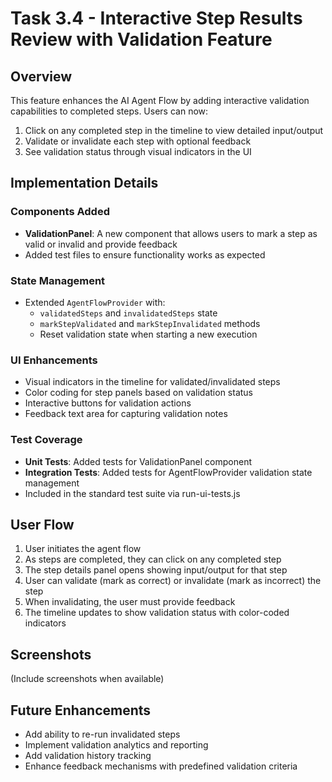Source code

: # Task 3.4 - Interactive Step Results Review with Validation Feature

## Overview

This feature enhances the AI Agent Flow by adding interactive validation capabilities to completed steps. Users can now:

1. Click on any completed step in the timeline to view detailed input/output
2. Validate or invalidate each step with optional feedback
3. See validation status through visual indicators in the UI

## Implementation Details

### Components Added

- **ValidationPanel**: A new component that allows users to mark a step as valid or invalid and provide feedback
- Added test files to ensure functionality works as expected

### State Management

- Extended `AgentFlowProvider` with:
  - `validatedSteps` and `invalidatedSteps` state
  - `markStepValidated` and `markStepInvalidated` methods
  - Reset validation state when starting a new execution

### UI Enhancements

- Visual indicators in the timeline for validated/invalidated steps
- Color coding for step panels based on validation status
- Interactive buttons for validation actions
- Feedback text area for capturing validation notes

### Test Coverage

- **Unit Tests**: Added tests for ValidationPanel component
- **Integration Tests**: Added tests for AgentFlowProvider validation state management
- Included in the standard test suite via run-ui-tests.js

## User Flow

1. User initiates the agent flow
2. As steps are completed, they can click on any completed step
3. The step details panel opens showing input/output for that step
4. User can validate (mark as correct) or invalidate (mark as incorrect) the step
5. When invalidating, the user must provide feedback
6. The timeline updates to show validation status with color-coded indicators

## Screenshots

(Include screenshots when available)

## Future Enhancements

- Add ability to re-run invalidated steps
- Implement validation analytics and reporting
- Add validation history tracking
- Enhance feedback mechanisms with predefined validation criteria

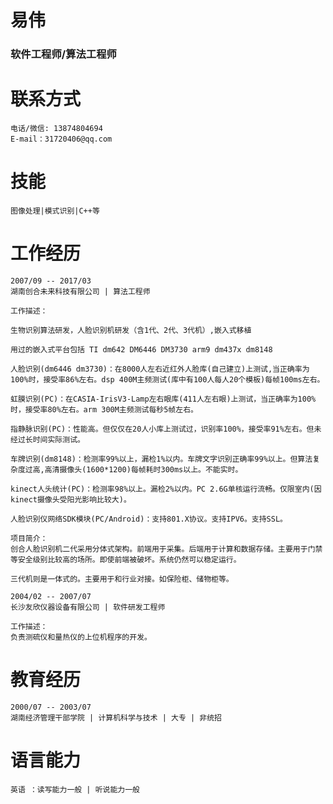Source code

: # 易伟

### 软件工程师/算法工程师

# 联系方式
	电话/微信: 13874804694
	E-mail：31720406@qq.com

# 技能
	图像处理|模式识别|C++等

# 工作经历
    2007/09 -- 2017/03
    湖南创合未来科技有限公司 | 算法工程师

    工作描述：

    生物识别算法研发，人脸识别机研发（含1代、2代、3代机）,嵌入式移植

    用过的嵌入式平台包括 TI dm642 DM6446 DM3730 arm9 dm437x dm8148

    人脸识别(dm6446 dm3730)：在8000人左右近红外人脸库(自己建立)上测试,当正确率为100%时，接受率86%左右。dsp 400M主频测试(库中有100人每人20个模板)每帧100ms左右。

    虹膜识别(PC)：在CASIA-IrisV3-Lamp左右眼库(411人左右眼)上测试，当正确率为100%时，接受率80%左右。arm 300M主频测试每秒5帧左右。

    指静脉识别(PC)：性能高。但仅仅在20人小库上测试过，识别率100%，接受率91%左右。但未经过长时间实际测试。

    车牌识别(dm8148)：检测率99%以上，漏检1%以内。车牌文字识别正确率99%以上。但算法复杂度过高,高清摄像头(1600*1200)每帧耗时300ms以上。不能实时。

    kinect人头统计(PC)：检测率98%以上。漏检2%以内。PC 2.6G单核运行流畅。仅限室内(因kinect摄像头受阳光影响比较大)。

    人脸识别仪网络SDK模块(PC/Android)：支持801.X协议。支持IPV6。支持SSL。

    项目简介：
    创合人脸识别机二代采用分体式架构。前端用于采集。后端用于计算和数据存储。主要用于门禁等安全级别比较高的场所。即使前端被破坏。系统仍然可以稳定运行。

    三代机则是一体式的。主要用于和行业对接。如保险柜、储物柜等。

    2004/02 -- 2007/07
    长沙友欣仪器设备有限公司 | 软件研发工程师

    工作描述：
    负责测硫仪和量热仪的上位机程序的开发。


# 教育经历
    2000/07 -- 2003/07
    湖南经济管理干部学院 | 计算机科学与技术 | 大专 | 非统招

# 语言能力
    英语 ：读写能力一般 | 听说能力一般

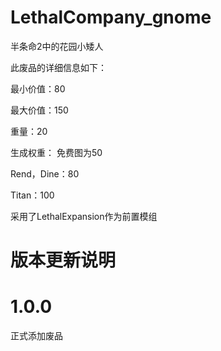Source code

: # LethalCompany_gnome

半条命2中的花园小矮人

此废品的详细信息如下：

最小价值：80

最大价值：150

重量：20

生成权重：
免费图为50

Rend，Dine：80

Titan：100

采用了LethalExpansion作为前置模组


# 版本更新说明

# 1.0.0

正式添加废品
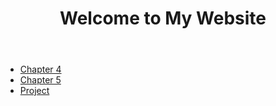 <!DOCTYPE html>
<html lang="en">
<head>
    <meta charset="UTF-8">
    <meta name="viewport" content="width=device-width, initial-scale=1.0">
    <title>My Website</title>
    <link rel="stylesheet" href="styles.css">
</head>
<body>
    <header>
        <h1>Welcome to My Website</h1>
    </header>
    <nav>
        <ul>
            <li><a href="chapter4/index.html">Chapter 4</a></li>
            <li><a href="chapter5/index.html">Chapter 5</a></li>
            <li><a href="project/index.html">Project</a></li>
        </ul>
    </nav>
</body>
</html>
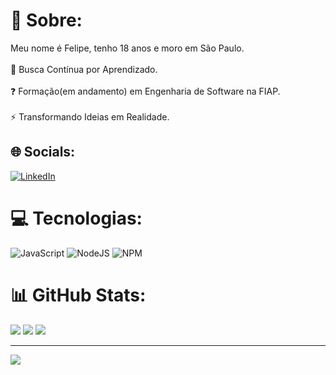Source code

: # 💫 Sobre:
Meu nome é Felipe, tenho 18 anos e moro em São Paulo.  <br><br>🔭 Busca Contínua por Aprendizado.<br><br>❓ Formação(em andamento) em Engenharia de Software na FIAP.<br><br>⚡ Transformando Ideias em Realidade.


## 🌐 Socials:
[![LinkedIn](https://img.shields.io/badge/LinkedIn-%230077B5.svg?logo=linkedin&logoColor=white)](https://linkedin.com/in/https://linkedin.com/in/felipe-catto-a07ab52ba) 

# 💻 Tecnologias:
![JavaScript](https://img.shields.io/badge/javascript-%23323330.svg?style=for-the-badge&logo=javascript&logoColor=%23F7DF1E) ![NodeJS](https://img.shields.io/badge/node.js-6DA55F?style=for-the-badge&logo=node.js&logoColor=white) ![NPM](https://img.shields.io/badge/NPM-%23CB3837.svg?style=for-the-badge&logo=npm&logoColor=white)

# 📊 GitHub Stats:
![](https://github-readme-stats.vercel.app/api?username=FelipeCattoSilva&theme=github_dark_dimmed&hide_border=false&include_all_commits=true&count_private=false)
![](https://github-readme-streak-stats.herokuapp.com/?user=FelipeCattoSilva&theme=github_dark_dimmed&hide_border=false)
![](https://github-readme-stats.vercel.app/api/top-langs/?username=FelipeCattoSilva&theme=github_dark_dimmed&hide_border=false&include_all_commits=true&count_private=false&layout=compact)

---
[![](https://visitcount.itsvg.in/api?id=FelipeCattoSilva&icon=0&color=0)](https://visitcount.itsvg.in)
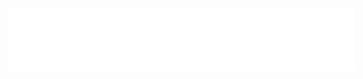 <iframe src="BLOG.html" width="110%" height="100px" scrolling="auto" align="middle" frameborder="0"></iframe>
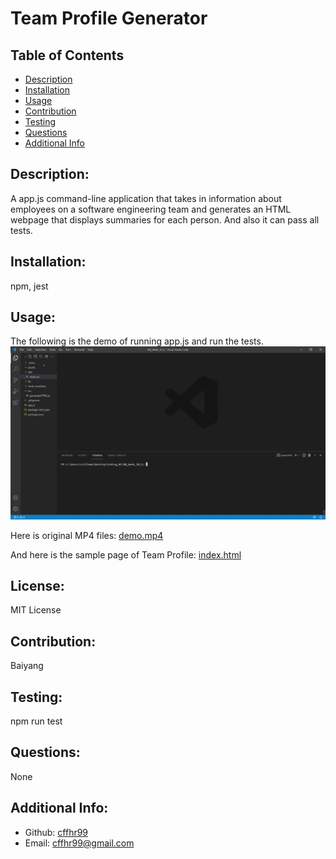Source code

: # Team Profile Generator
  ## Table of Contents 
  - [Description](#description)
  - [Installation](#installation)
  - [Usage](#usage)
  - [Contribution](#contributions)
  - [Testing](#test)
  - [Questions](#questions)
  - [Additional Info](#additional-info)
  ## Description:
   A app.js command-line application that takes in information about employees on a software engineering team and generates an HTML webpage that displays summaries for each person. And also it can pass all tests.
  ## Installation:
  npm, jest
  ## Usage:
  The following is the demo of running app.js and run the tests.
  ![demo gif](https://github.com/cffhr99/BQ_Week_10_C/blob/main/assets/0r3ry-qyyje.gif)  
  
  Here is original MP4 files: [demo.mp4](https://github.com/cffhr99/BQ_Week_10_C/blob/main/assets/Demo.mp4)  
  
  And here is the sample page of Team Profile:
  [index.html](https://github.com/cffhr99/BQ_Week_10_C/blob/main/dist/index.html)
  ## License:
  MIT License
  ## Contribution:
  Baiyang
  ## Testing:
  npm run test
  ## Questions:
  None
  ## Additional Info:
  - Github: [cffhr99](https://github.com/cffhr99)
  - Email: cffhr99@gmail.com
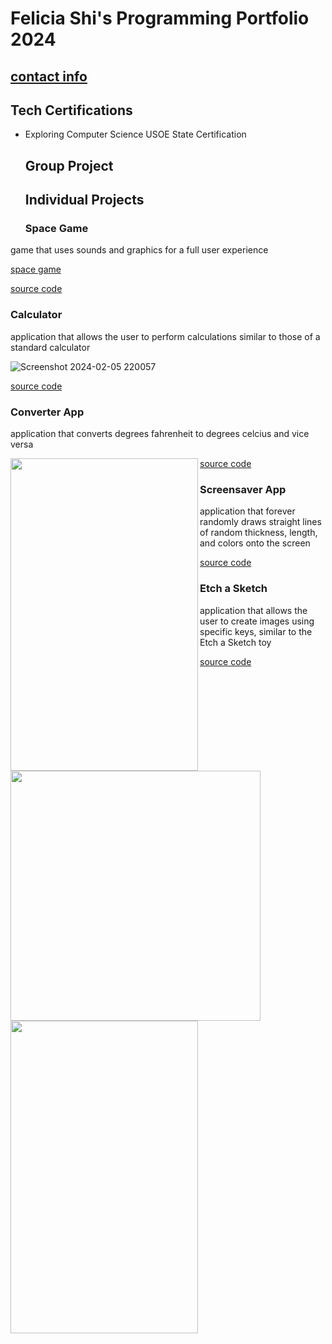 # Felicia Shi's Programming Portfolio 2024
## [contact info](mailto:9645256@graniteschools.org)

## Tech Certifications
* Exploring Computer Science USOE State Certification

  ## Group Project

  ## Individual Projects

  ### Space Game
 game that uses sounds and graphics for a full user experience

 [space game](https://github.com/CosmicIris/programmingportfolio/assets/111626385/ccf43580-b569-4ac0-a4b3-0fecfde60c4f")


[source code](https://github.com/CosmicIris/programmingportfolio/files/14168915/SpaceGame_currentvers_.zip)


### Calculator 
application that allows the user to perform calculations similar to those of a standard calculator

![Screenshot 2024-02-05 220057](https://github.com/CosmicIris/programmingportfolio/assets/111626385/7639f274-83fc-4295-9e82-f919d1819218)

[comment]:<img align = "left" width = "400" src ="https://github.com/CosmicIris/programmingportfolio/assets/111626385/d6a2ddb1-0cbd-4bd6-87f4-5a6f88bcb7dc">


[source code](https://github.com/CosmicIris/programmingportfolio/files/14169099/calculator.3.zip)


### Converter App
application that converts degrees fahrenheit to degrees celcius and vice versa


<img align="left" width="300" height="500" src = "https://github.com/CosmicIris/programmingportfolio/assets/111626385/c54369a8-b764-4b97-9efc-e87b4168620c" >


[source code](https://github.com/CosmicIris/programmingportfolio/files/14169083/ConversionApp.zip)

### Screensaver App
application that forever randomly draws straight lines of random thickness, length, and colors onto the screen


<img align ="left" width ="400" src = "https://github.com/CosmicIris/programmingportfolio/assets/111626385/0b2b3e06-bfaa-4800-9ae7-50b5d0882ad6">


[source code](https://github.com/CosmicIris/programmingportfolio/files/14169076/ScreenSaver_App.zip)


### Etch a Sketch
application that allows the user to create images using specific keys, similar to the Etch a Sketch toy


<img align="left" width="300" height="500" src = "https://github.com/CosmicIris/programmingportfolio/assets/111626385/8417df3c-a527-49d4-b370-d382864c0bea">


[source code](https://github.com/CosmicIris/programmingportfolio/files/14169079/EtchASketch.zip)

┄┄┄┄┄┄

# Work to complete
Reproduce verbatim the stretch from the beginning of the entries through the line containing "## Future Enhancements", omitting the pictures from your answer.

# Answer below
Source code

: # Task 3.4 - Interactive Step Results Review with Validation Feature

## Overview

This feature enhances the AI Agent Flow by adding interactive validation capabilities to completed steps. Users can now:

1. Click on any completed step in the timeline to view detailed input/output
2. Validate or invalidate each step with optional feedback
3. See validation status through visual indicators in the UI

## Implementation Details

### Components Added

- **ValidationPanel**: A new component that allows users to mark a step as valid or invalid and provide feedback
- Added test files to ensure functionality works as expected

### State Management

- Extended `AgentFlowProvider` with:
  - `validatedSteps` and `invalidatedSteps` state
  - `markStepValidated` and `markStepInvalidated` methods
  - Reset validation state when starting a new execution

### UI Enhancements

- Visual indicators in the timeline for validated/invalidated steps
- Color coding for step panels based on validation status
- Interactive buttons for validation actions
- Feedback text area for capturing validation notes

### Test Coverage

- **Unit Tests**: Added tests for ValidationPanel component
- **Integration Tests**: Added tests for AgentFlowProvider validation state management
- Included in the standard test suite via run-ui-tests.js

## User Flow

1. User initiates the agent flow
2. As steps are completed, they can click on any completed step
3. The step details panel opens showing input/output for that step
4. User can validate (mark as correct) or invalidate (mark as incorrect) the step
5. When invalidating, the user must provide feedback
6. The timeline updates to show validation status with color-coded indicators

## Screenshots

(Include screenshots when available)

## Future Enhancements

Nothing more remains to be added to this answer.